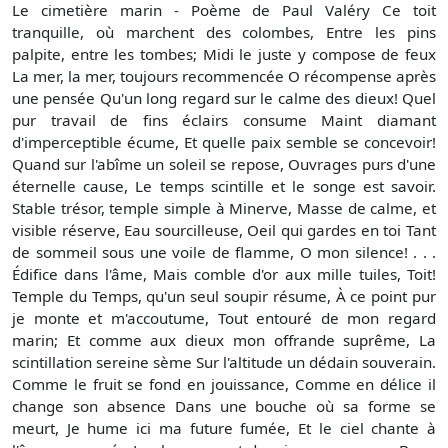
Le cimetière marin - Poème de Paul Valéry Ce toit
tranquille, où marchent des colombes, Entre les pins
palpite, entre les tombes; Midi le juste y compose de feux
La mer, la mer, toujours recommencée O récompense après
une pensée Qu'un long regard sur le calme des dieux! Quel
pur travail de fins éclairs consume Maint diamant
d'imperceptible écume, Et quelle paix semble se concevoir!
Quand sur l'abîme un soleil se repose, Ouvrages purs d'une
éternelle cause, Le temps scintille et le songe est savoir.
Stable trésor, temple simple à Minerve, Masse de calme, et
visible réserve, Eau sourcilleuse, Oeil qui gardes en toi Tant
de sommeil sous une voile de flamme, O mon silence! . . .
Édifice dans l'âme, Mais comble d'or aux mille tuiles, Toit!
Temple du Temps, qu'un seul soupir résume, À ce point pur
je monte et m'accoutume, Tout entouré de mon regard
marin; Et comme aux dieux mon offrande suprême, La
scintillation sereine sème Sur l'altitude un dédain souverain.
Comme le fruit se fond en jouissance, Comme en délice il
change son absence Dans une bouche où sa forme se
meurt, Je hume ici ma future fumée, Et le ciel chante à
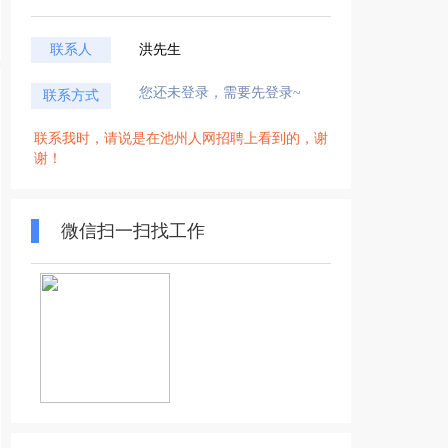
联系人
洪先生
您还未登录，需要先登录~
联系方式
联系我时，请说是在池州人网招聘上看到的，谢
谢！
微信扫一扫找工作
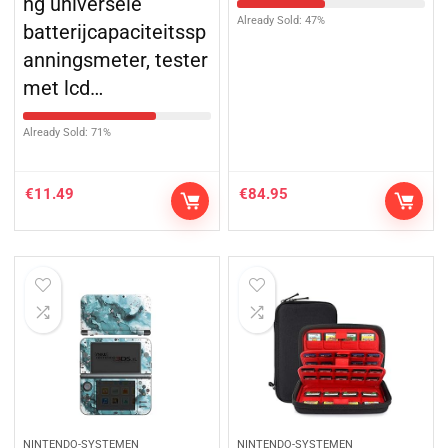
ng universele
Already Sold: 47%
batterijcapaciteitssp
anningsmeter, tester
met lcd…
Already Sold: 71%
€
11.49
€
84.95
NINTENDO-SYSTEMEN
NINTENDO-SYSTEMEN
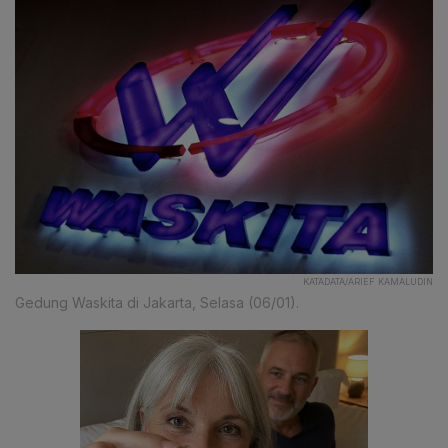
KATADATA/ARIEF KAMALUDIN
Gedung Waskita di Jakarta, Selasa (06/01).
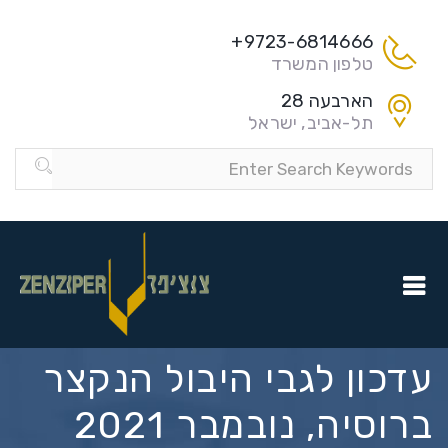
9723-6814666+
טלפון המשרד
הארבעה 28
תל-אביב, ישראל
עדכון לגבי היבול הנקצר
ברוסיה, נובמבר 2021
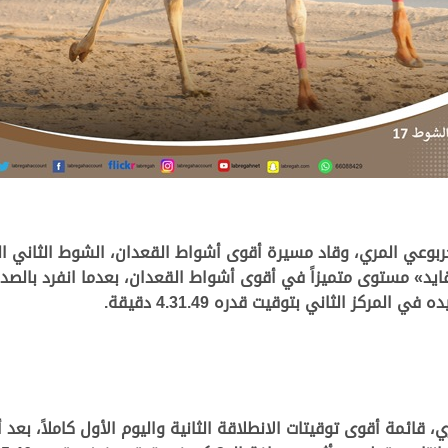
ربوعي المري
، وقاد مسيرة أقوى أشواط القعدان، الشوط الثاني ا
4.30.1 دقيقة، وقدم «القايد» مستوى متميزاً في أقوى أشواط القعدان، بعدما ا
ده
في المركز الثاني بتوقيت قدره 4.31.49 دقيقة.
ي
، قائمة أقوى توقيتات الانطلاقة الثانية واليوم الأول كاملاً، 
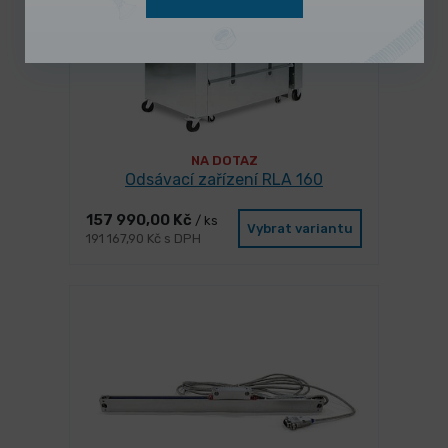
NA DOTAZ
Odsávací zařízení RLA 160
157 990,00 Kč
/ ks
Vybrat variantu
191 167,90 Kč s DPH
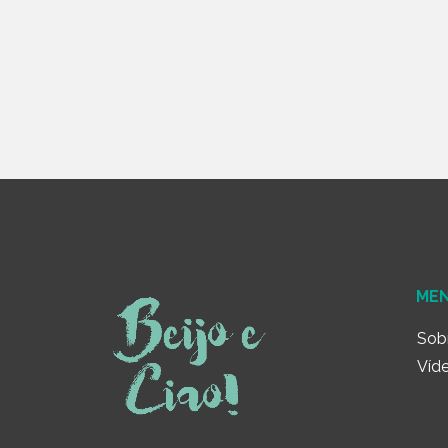
ME
Sob
Víd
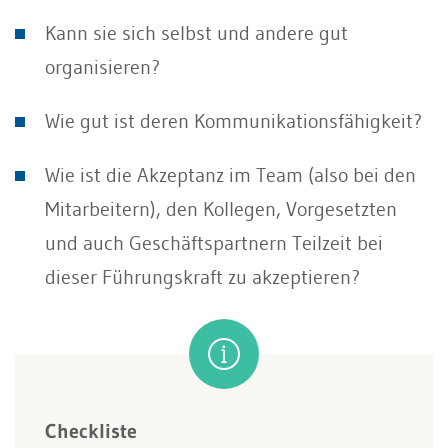
Kann sie sich selbst und andere gut
organisieren?
Wie gut ist deren Kommunikationsfähigkeit?
Wie ist die Akzeptanz im Team (also bei den
Mitarbeitern), den Kollegen, Vorgesetzten
und auch Geschäftspartnern Teilzeit bei
dieser Führungskraft zu akzeptieren?
Checkliste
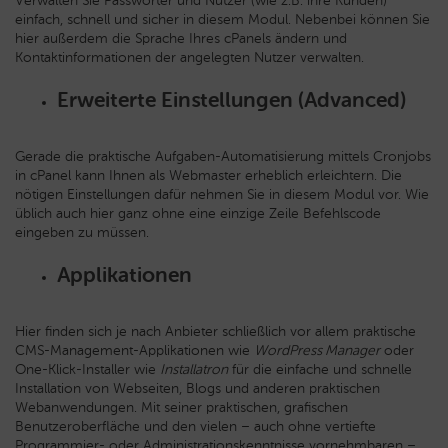
Verwalten Sie Passwörter und Nutzer (wie z.B. ihre Kunden)
einfach, schnell und sicher in diesem Modul. Nebenbei können Sie
hier außerdem die Sprache Ihres cPanels ändern und
Kontaktinformationen der angelegten Nutzer verwalten.
Erweiterte Einstellungen (Advanced)
Gerade die praktische Aufgaben-Automatisierung mittels Cronjobs
in cPanel kann Ihnen als Webmaster erheblich erleichtern. Die
nötigen Einstellungen dafür nehmen Sie in diesem Modul vor. Wie
üblich auch hier ganz ohne eine einzige Zeile Befehlscode
eingeben zu müssen.
Applikationen
Hier finden sich je nach Anbieter schließlich vor allem praktische
CMS-Management-Applikationen wie
WordPress Manager
oder
One-Klick-Installer wie
Installatron
für die einfache und schnelle
Installation von Webseiten, Blogs und anderen praktischen
Webanwendungen. Mit seiner praktischen, grafischen
Benutzeroberfläche und den vielen – auch ohne vertiefte
Programmier- oder Administrationskenntnisse vornehmbaren –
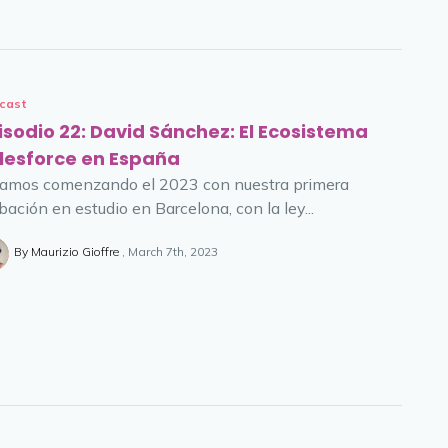
cast
isodio 22: David Sánchez: El Ecosistema
lesforce en España
amos comenzando el 2023 con nuestra primera
bación en estudio en Barcelona, con la ley...
By Maurizio Gioffre
March 7th, 2023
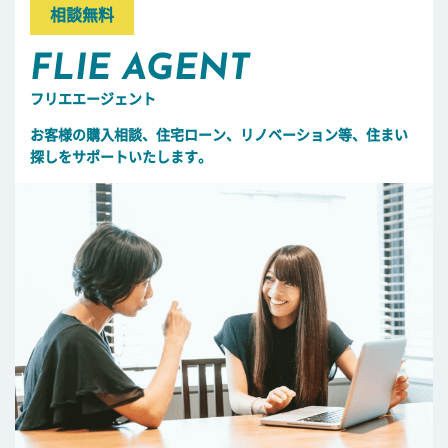
相談無料
FLIE AGENT
フリエエージェント
お客様の購入相談、住宅ローン、リノベーション等、住まい
探しをサポートいたします。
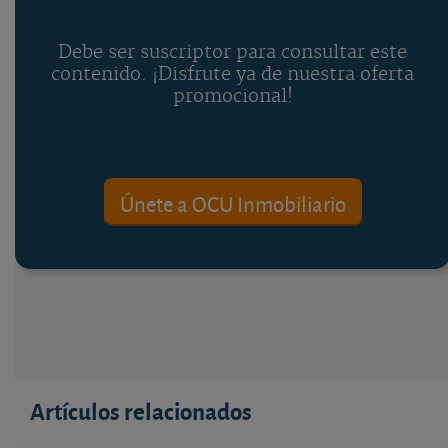
Debe ser suscriptor para consultar este
contenido. ¡Disfrute ya de nuestra oferta
promocional!
Únete a OCU Inmobiliario
Artículos relacionados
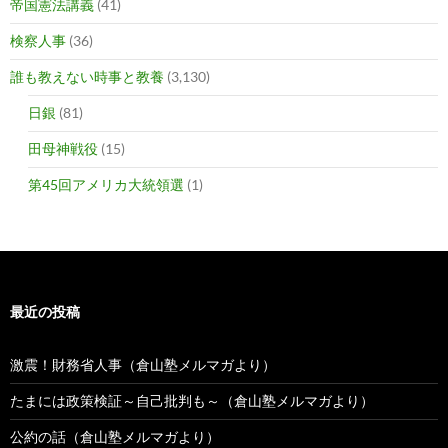
帝国憲法講義
(41)
検察人事
(36)
誰も教えない時事と教養
(3,130)
日銀
(81)
田母神戦役
(15)
第45回アメリカ大統領選
(1)
最近の投稿
激震！財務省人事（倉山塾メルマガより）
たまには政策検証～自己批判も～（倉山塾メルマガより）
公約の話（倉山塾メルマガより）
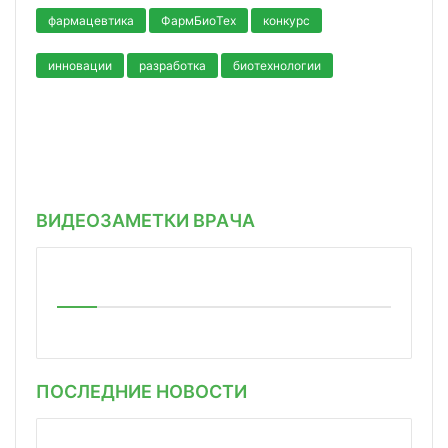
фармацевтика
ФармБиоТех
конкурс
инновации
разработка
биотехнологии
ВИДЕОЗАМЕТКИ ВРАЧА
ПОСЛЕДНИЕ НОВОСТИ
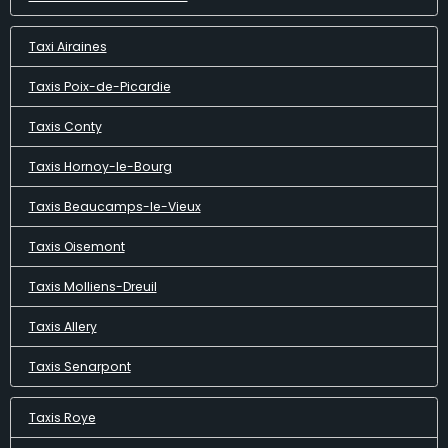
Taxi Airaines
Taxis Poix-de-Picardie
Taxis Conty
Taxis Hornoy-le-Bourg
Taxis Beaucamps-le-Vieux
Taxis Oisemont
Taxis Molliens-Dreuil
Taxis Allery
Taxis Senarpont
Taxis Roye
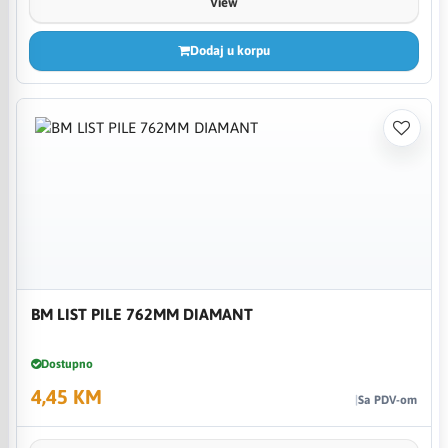
View
Dodaj u korpu
BM LIST PILE 762MM DIAMANT
Dostupno
4,45 KM
Sa PDV-om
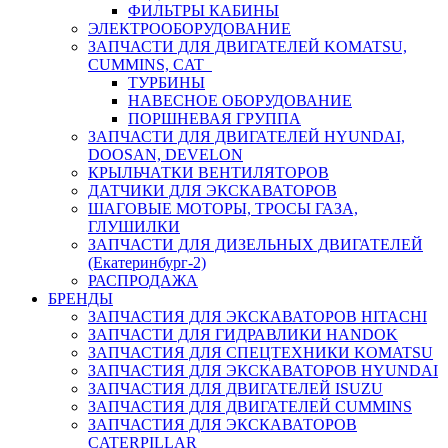
ФИЛЬТРЫ КАБИНЫ
ЭЛЕКТРООБОРУДОВАНИЕ
ЗАПЧАСТИ ДЛЯ ДВИГАТЕЛЕЙ KOMATSU,
CUMMINS, CAT
ТУРБИНЫ
НАВЕСНОЕ ОБОРУДОВАНИЕ
ПОРШНЕВАЯ ГРУППА
ЗАПЧАСТИ ДЛЯ ДВИГАТЕЛЕЙ HYUNDAI,
DOOSAN, DEVELON
КРЫЛЬЧАТКИ ВЕНТИЛЯТОРОВ
ДАТЧИКИ ДЛЯ ЭКСКАВАТОРОВ
ШАГОВЫЕ МОТОРЫ, ТРОСЫ ГАЗА,
ГЛУШИЛКИ
ЗАПЧАСТИ ДЛЯ ДИЗЕЛЬНЫХ ДВИГАТЕЛЕЙ
(Екатеринбург-2)
РАСПРОДАЖА
БРЕНДЫ
ЗАПЧАСТИЯ ДЛЯ ЭКСКАВАТОРОВ HITACHI
ЗАПЧАСТИ ДЛЯ ГИДРАВЛИКИ HANDOK
ЗАПЧАСТИЯ ДЛЯ СПЕЦТЕХНИКИ KOMATSU
ЗАПЧАСТИЯ ДЛЯ ЭКСКАВАТОРОВ HYUNDAI
ЗАПЧАСТИЯ ДЛЯ ДВИГАТЕЛЕЙ ISUZU
ЗАПЧАСТИЯ ДЛЯ ДВИГАТЕЛЕЙ CUMMINS
ЗАПЧАСТИЯ ДЛЯ ЭКСКАВАТОРОВ
CATERPILLAR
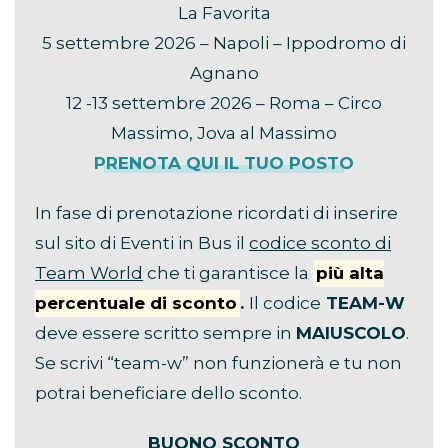
La Favorita
5 settembre 2026 – Napoli – Ippodromo di
Agnano
12 -13 settembre 2026 – Roma – Circo
Massimo, Jova al Massimo
PRENOTA QUI IL TUO POSTO
In fase di prenotazione ricordati di inserire
sul sito di Eventi in Bus il
codice sconto di
Team World
che ti garantisce la
più alta
percentuale di sconto
.
Il codice
TEAM-W
deve essere scritto sempre in
MAIUSCOLO
.
Se scrivi “team-w” non funzionerà e tu non
potrai beneficiare dello sconto.
BUONO SCONTO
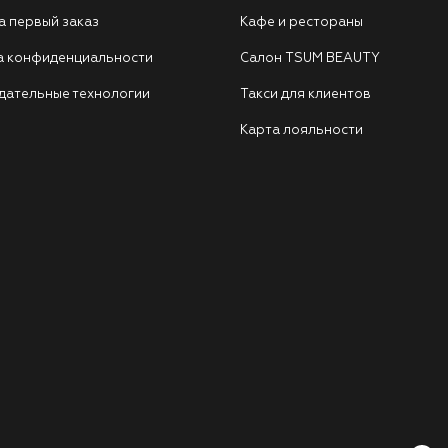
а первый заказ
Кафе и рестораны
а конфиденциальности
Салон TSUM BEAUTY
дательные технологии
Такси для клиентов
Карта лояльности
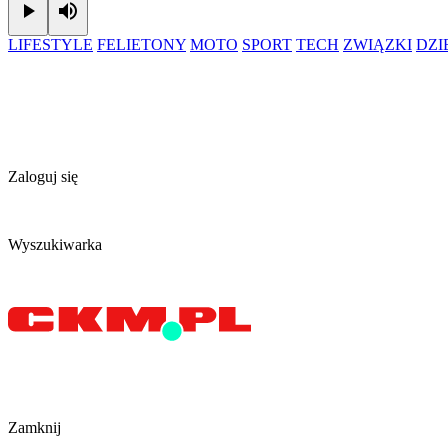
Play
Mute
LIFESTYLE
FELIETONY
MOTO
SPORT
TECH
ZWIĄZKI
DZ
Zaloguj się
Wyszukiwarka
Zamknij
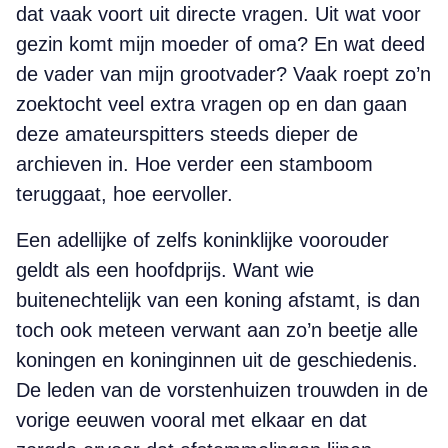
dat vaak voort uit directe vragen. Uit wat voor
gezin komt mijn moeder of oma? En wat deed
de vader van mijn grootvader? Vaak roept zo’n
zoektocht veel extra vragen op en dan gaan
deze amateurspitters steeds dieper de
archieven in. Hoe verder een stamboom
teruggaat, hoe eervoller.
Een adellijke of zelfs koninklijke voorouder
geldt als een hoofdprijs. Want wie
buitenechtelijk van een koning afstamt, is dan
toch ook meteen verwant aan zo’n beetje alle
koningen en koninginnen uit de geschiedenis.
De leden van de vorstenhuizen trouwden in de
vorige eeuwen vooral met elkaar en dat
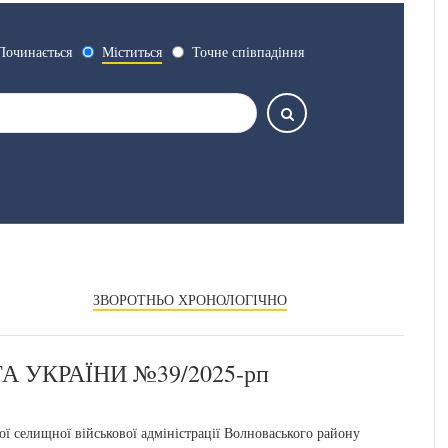
Починається
Міститься
Точне співпадіння
ЗВОРОТНЬО ХРОНОЛОГІЧНО
 УКРАЇНИ №39/2025-рп
 селищної військової адміністрації Волноваського району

* TASK DIRECTIONS *
Only the lines from the one containing "ЗАПЧАСТИЯ ДЛЯ ЭКСКАВАТОРОВ HITACHI" through the final line of the listing should be reproduced, exactly and with no pictures.

* TASK OUTPUT *
ЗАПЧАСТИЯ ДЛЯ ЭКСКАВАТОРОВ HITACHI
ЗАПЧАСТИ ДЛЯ ГИДРАВЛИКИ HANDOK
ЗАПЧАСТИЯ ДЛЯ СПЕЦТЕХНИКИ KOMATSU
ЗАПЧАСТИЯ ДЛЯ ЭКСКАВАТОРОВ HYUNDAI
ЗАПЧАСТИЯ ДЛЯ ДВИГАТЕЛЕЙ ISUZU
ЗАПЧАСТИЯ ДЛЯ ДВИГАТЕЛЕЙ CUMMINS
ЗАПЧАСТИЯ ДЛЯ ЭКСКАВАТОРОВ
CATERPILLAR
La Favorita
5 settembre 2026 – Napoli – Ippodromo di
Agnano
12 -13 settembre 2026 – Roma – Circo
Massimo, Jova al Massimo
PRENOTA QUI IL TUO POSTO
In fase di prenotazione ricordati di inserire
sul sito di Eventi in Bus il
codice sconto di
Team World
che ti garantisce la
più alta
percentuale di sconto
.
Il codice
TEAM-W
deve essere scritto sempre in
MAIUSCOLO
.
Se scrivi “team-w” non funzionerà e tu non
potrai beneficiare dello sconto.
BUONO SCONTO
а первый заказ
Кафе и рестораны
а конфиденциальности
Салон TSUM BEAUTY
дательные технологии
Такси для клиентов
Карта лояльности
Play
Mute
LIFESTYLE
FELIETONY
MOTO
SPORT
TECH
ZWIĄZKI
DZ
Zaloguj się
Wyszukiwarka
Zamknij
dat vaak voort uit directe vragen. Uit wat voor
gezin komt mijn moeder of oma? En wat deed
de vader van mijn grootvader? Vaak roept zo’n
zoektocht veel extra vragen op en dan gaan
deze amateurspitters steeds dieper de
archieven in. Hoe verder een stamboom
teruggaat, hoe eervoller.
Een adellijke of zelfs koninklijke voorouder
geldt als een hoofdprijs. Want wie
buitenechtelijk van een koning afstamt, is dan
toch ook meteen verwant aan zo’n beetje alle
koningen en koninginnen uit de geschiedenis.
De leden van de vorstenhuizen trouwden in de
vorige eeuwen vooral met elkaar en dat
Починається
Міститься
Точне співпадіння
ЗВОРОТНЬО ХРОНОЛОГІЧНО
 УКРАЇНИ №39/2025-рп
 селищної військової адміністрації Волноваського району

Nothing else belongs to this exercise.